Today I start back after a wonderful weekend with my Dad. We didn’t do anything too big but just enjoyed each other’s company. And as we both get older, I am learning to enjoy every little moment together. Tomorrow anyone one of us could be gone from earth. And I want to make sure I don’t lose sight of every precious moment.

We were driving home from church today and we started talking about how precious life is and how little time we actually get to really just enjoy moments with family. We are spread out across many different states (and countries!) and I start to realize how those moments when we talk on the phone each day really matter a ton.
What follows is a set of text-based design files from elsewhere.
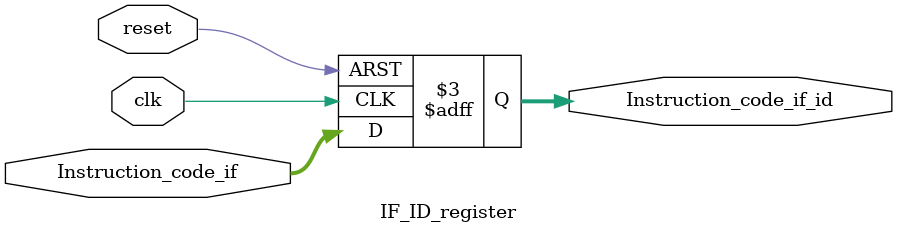
<source format=v>
`timescale 1ns / 1ps

module IF_ID_register(
input clk,
input reset,
input [7:0]Instruction_code_if,
//input regwrite,
output reg [7:0]Instruction_code_if_id
//output reg regwrite_if_id
    );
always@(posedge clk, negedge reset)
if(reset == 0)
begin
    Instruction_code_if_id = 8'b0;
	 //regwrite_if_id = 0;
end
else
begin
    Instruction_code_if_id = Instruction_code_if;
	 //regwrite_if_id = regwrite;
end
endmodule

</source>
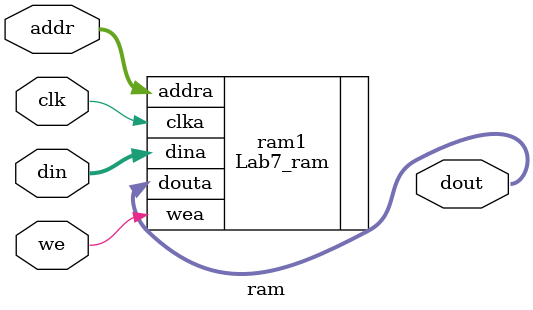
<source format=v>
`timescale 1ns / 1ps
module ram(clk, we, addr, din, dout);

   input           clk;        // on-board clock(100MHz)
   input            we;        // Write enable (btnR)
   input   [ 7:0]  addr;       // Address pointer (from address sequencer)
   input   [15:0]   din;       // data input (from switches)
   output  [15:0]  dout;       // data output (to display controller)

   Lab7_ram ram1 (
     .clka(clk),    // input clka
     .wea(we),      // input [0 : 0] wea
     .addra(addr),  // input [7 : 0] addra
     .dina(din),    // input [15 : 0] dina
     .douta(dout)   // output [15 : 0] douta
   );

endmodule

</source>
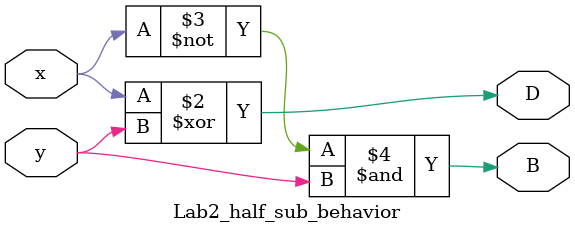
<source format=v>
module Lab2_half_sub_behavior(output reg D, B, input x, y);
	always @(x, y)begin
		D = x ^ y;
		B = (~x) & y;
	end
endmodule
</source>
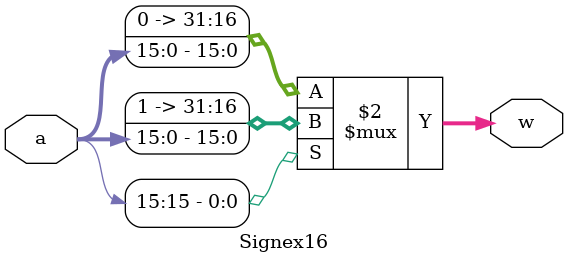
<source format=v>
`timescale 1ns/1ns
module Signex16(input [15:0] a, output [31:0] w);
	assign w = a[15] == 1'b0 ? {16'b0000000000000000, a} : {16'b1111111111111111, a};
endmodule

</source>
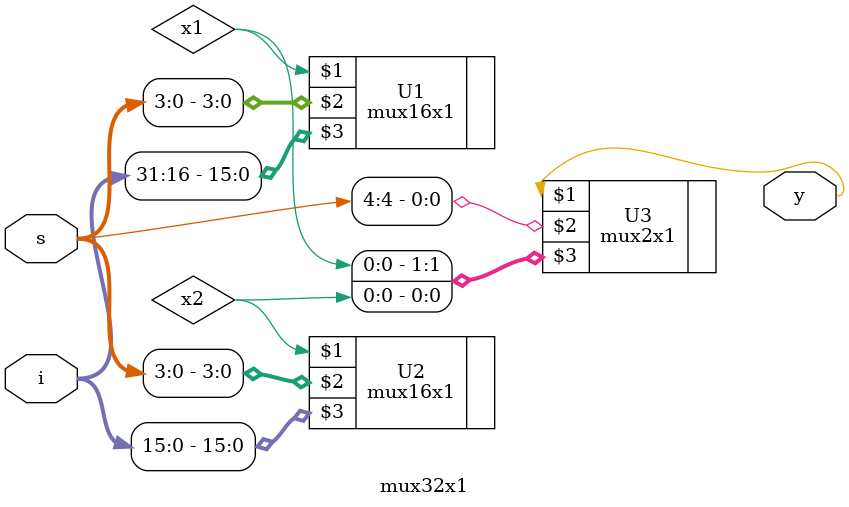
<source format=sv>
module mux32x1(y, s, i);
input [31:0] i;
input [4:0] s;
output y;

// Built using 16x1 and 2x1 muxes
mux16x1 U1 (x1, s[3:0], i[31:16]);
mux16x1 U2 (x2, s[3:0], i[15:0]);
mux2x1  U3 (y,  s[4], {x1, x2});

endmodule
</source>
And how disengaging for a few minutes is so important to really listen to the other person on the line. Since we don’t live super close, when we are together, it is so important to be present. But day to day, the phone calls and funny moments we share with each other is what will make up our memories….in between those rare face to face moments a few times a year we are together.

I hope we each take a minute each day to be thankful for the family we still have here on earth. And to thank god for the health (mental and physical) we are awarded each day we can breathe another breath. Because honestly, so much of life is stressful and anxiety driven, we forget how lucky we are at times. I want to appreciate this time in my life where my entire family (that is alive) is healthy and relatively happy. And make sure to pay attention to how this feels, our conversations, and our time together. So that these memories are ingrained in my head. And so these moments will get me through the hard times with no regrets. Say I love you. Mean it. Put down your phone and listen. Smile. Make each other laugh. Kiss and hug your loved ones. Make sure you make time for family. We only get one and life is precious.

A year from now, everything you’re stressing about you won’t remember. But you will remember your laughs, joys, tears, and memories with your family. So don’t forget to enjoy and make them when you get a chance vs so focused on petty and work driven stress.

My blog today is a reminder to myself as much as to anyone else. Today, I want to remember this moment and breathe. Be still and appreciate the hug from my Dad.